> Exercise instructions:
Please restate each entry that follows word for word.

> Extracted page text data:
_ _ _ _ _ _ _
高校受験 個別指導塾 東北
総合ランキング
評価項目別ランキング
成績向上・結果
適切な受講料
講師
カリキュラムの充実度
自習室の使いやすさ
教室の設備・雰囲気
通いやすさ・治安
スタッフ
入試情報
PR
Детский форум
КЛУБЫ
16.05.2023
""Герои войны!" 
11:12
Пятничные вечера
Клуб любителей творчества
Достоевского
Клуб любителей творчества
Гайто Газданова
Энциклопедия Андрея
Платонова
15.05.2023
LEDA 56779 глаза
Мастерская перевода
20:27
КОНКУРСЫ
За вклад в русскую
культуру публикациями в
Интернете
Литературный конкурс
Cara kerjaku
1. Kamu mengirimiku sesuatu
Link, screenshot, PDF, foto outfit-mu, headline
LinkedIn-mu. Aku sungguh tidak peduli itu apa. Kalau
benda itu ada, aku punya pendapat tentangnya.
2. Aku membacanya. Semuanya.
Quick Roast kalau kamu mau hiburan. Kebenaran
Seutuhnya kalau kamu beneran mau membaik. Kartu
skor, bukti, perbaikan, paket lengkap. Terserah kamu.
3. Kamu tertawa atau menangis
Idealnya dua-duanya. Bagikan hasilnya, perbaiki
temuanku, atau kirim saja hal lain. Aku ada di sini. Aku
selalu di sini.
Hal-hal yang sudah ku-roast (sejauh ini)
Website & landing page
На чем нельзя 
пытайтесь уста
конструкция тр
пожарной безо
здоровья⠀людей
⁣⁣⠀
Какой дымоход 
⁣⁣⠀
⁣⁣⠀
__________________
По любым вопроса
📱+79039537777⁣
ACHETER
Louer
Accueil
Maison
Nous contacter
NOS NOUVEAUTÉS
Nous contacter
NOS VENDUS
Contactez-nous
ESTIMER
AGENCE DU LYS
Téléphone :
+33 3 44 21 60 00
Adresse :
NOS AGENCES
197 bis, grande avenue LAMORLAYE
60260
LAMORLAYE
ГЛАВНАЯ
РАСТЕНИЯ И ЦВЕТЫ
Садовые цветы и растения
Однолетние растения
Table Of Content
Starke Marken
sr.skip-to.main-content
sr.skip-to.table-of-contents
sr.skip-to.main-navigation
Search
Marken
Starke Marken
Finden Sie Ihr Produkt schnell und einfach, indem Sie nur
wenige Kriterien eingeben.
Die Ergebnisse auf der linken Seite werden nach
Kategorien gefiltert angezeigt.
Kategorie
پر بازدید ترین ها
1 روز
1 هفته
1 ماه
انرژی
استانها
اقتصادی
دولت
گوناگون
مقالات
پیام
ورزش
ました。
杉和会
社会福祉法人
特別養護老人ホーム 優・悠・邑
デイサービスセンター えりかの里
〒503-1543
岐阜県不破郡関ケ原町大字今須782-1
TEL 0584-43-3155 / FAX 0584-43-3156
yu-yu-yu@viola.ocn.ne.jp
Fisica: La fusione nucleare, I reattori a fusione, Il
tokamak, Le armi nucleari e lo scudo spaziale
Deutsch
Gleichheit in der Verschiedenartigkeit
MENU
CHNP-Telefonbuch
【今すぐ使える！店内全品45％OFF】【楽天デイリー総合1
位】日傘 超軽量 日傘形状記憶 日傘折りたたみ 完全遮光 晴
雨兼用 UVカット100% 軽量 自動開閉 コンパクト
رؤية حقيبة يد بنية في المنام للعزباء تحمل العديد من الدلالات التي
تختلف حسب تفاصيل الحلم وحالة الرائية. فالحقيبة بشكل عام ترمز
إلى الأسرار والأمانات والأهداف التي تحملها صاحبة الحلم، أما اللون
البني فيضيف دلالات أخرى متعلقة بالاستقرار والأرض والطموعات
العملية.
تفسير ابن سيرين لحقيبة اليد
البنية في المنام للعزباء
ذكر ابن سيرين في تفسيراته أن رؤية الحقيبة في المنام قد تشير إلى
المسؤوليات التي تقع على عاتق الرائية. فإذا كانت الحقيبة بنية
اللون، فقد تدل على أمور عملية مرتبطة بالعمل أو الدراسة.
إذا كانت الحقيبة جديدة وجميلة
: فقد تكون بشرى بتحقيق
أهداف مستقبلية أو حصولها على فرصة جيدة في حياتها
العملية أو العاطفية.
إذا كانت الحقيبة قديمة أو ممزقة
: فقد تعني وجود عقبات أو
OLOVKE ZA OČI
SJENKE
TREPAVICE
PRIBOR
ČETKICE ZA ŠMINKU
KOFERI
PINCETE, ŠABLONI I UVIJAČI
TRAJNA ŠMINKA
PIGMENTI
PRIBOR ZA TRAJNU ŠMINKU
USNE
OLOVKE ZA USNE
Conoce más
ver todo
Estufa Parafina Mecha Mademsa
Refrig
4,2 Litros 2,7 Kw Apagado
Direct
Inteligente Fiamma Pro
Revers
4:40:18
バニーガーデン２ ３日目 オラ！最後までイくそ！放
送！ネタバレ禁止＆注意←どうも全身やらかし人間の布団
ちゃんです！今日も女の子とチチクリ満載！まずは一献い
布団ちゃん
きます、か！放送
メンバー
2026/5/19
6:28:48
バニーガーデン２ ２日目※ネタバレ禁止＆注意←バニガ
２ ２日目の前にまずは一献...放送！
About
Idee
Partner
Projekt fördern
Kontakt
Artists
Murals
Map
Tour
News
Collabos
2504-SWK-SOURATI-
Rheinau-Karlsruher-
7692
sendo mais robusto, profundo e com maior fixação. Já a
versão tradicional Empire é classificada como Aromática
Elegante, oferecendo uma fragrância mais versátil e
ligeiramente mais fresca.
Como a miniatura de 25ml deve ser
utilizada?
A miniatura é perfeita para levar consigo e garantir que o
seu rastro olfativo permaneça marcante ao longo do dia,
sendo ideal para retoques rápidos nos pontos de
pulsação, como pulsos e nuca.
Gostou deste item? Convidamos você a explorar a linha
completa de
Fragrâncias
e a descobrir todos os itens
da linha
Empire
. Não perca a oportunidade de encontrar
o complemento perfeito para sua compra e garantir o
_ _ _ _ _ _ _
> Task response:
高校受験 個別指導塾 東北
総合ランキング
評価項目別ランキング
成績向上・結果
適切な受講料
講師
カリキュラムの充実度
自習室の使いやすさ
教室の設備・雰囲気
通いやすさ・治安
スタッフ
入試情報
PR
Детский форум
КЛУБЫ
16.05.2023
""Герои войны!" 
11:12
Пятничные вечера
Клуб любителей творчества
Достоевского
Клуб любителей творчества
Гайто Газданова
Энциклопедия Андрея
Платонова
15.05.2023
LEDA 56779 глаза
Мастерская перевода
20:27
КОНКУРСЫ
За вклад в русскую
культуру публикациями в
Интернете
Литературный конкурс
Cara kerjaku
1. Kamu mengirimiku sesuatu
Link, screenshot, PDF, foto outfit-mu, headline
LinkedIn-mu. Aku sungguh tidak peduli itu apa. Kalau
benda itu ada, aku punya pendapat tentangnya.
2. Aku membacanya. Semuanya.
Quick Roast kalau kamu mau hiburan. Kebenaran
Seutuhnya kalau kamu beneran mau membaik. Kartu
skor, bukti, perbaikan, paket lengkap. Terserah kamu.
3. Kamu tertawa atau menangis
Idealnya dua-duanya. Bagikan hasilnya, perbaiki
temuanku, atau kirim saja hal lain. Aku ada di sini. Aku
selalu di sini.
Hal-hal yang sudah ku-roast (sejauh ini)
Website & landing page
На чем нельзя 
пытайтесь уста
конструкция тр
пожарной безо
здоровья⠀людей
⁣⁣⠀
Какой дымоход 
⁣⁣⠀
⁣⁣⠀
__________________
По любым вопроса
📱+79039537777⁣
ACHETER
Louer
Accueil
Maison
Nous contacter
NOS NOUVEAUTÉS
Nous contacter
NOS VENDUS
Contactez-nous
ESTIMER
AGENCE DU LYS
Téléphone :
+33 3 44 21 60 00
Adresse :
NOS AGENCES
197 bis, grande avenue LAMORLAYE
60260
LAMORLAYE
ГЛАВНАЯ
РАСТЕНИЯ И ЦВЕТЫ
Садовые цветы и растения
Однолетние растения
Table Of Content
Starke Marken
sr.skip-to.main-content
sr.skip-to.table-of-contents
sr.skip-to.main-navigation
Search
Marken
Starke Marken
Finden Sie Ihr Produkt schnell und einfach, indem Sie nur
wenige Kriterien eingeben.
Die Ergebnisse auf der linken Seite werden nach
Kategorien gefiltert angezeigt.
Kategorie
پر بازدید ترین ها
1 روز
1 هفته
1 ماه
انرژی
استانها
اقتصادی
دولت
گوناگون
مقالات
پیام
ورزش
ました。
杉和会
社会福祉法人
特別養護老人ホーム 優・悠・邑
デイサービスセンター えりかの里
〒503-1543
岐阜県不破郡関ケ原町大字今須782-1
TEL 0584-43-3155 / FAX 0584-43-3156
yu-yu-yu@viola.ocn.ne.jp
Fisica: La fusione nucleare, I reattori a fusione, Il
tokamak, Le armi nucleari e lo scudo spaziale
Deutsch
Gleichheit in der Verschiedenartigkeit
MENU
CHNP-Telefonbuch
【今すぐ使える！店内全品45％OFF】【楽天デイリー総合1
位】日傘 超軽量 日傘形状記憶 日傘折りたたみ 完全遮光 晴
雨兼用 UVカット100% 軽量 自動開閉 コンパクト
رؤية حقيبة يد بنية في المنام للعزباء تحمل العديد من الدلالات التي
تختلف حسب تفاصيل الحلم وحالة الرائية. فالحقيبة بشكل عام ترمز
إلى الأسرار والأمانات والأهداف التي تحملها صاحبة الحلم، أما اللون
البني فيضيف دلالات أخرى متعلقة بالاستقرار والأرض والطموعات
العملية.
تفسير ابن سيرين لحقيبة اليد
البنية في المنام للعزباء
ذكر ابن سيرين في تفسيراته أن رؤية الحقيبة في المنام قد تشير إلى
المسؤوليات التي تقع على عاتق الرائية. فإذا كانت الحقيبة بنية
اللون، فقد تدل على أمور عملية مرتبطة بالعمل أو الدراسة.
إذا كانت الحقيبة جديدة وجميلة
: فقد تكون بشرى بتحقيق
أهداف مستقبلية أو حصولها على فرصة جيدة في حياتها
العملية أو العاطفية.
إذا كانت الحقيبة قديمة أو ممزقة
: فقد تعني وجود عقبات أو
OLOVKE ZA OČI
SJENKE
TREPAVICE
PRIBOR
ČETKICE ZA ŠMINKU
KOFERI
PINCETE, ŠABLONI I UVIJAČI
TRAJNA ŠMINKA
PIGMENTI
PRIBOR ZA TRAJNU ŠMINKU
USNE
OLOVKE ZA USNE
Conoce más
ver todo
Estufa Parafina Mecha Mademsa
Refrig
4,2 Litros 2,7 Kw Apagado
Direct
Inteligente Fiamma Pro
Revers
4:40:18
バニーガーデン２ ３日目 オラ！最後までイくそ！放
送！ネタバレ禁止＆注意←どうも全身やらかし人間の布団
ちゃんです！今日も女の子とチチクリ満載！まずは一献い
布団ちゃん
きます、か！放送
メンバー
2026/5/19
6:28:48
バニーガーデン２ ２日目※ネタバレ禁止＆注意←バニガ
２ ２日目の前にまずは一献...放送！
About
Idee
Partner
Projekt fördern
Kontakt
Artists
Murals
Map
Tour
News
Collabos
2504-SWK-SOURATI-
Rheinau-Karlsruher-
7692
sendo mais robusto, profundo e com maior fixação. Já a
versão tradicional Empire é classificada como Aromática
Elegante, oferecendo uma fragrância mais versátil e
ligeiramente mais fresca.
Como a miniatura de 25ml deve ser
utilizada?
A miniatura é perfeita para levar consigo e garantir que o
seu rastro olfativo permaneça marcante ao longo do dia,
sendo ideal para retoques rápidos nos pontos de
pulsação, como pulsos e nuca.
Gostou deste item? Convidamos você a explorar a linha
completa de
Fragrâncias
e a descobrir todos os itens
da linha
Empire
. Não perca a oportunidade de encontrar
o complemento perfeito para sua compra e garantir o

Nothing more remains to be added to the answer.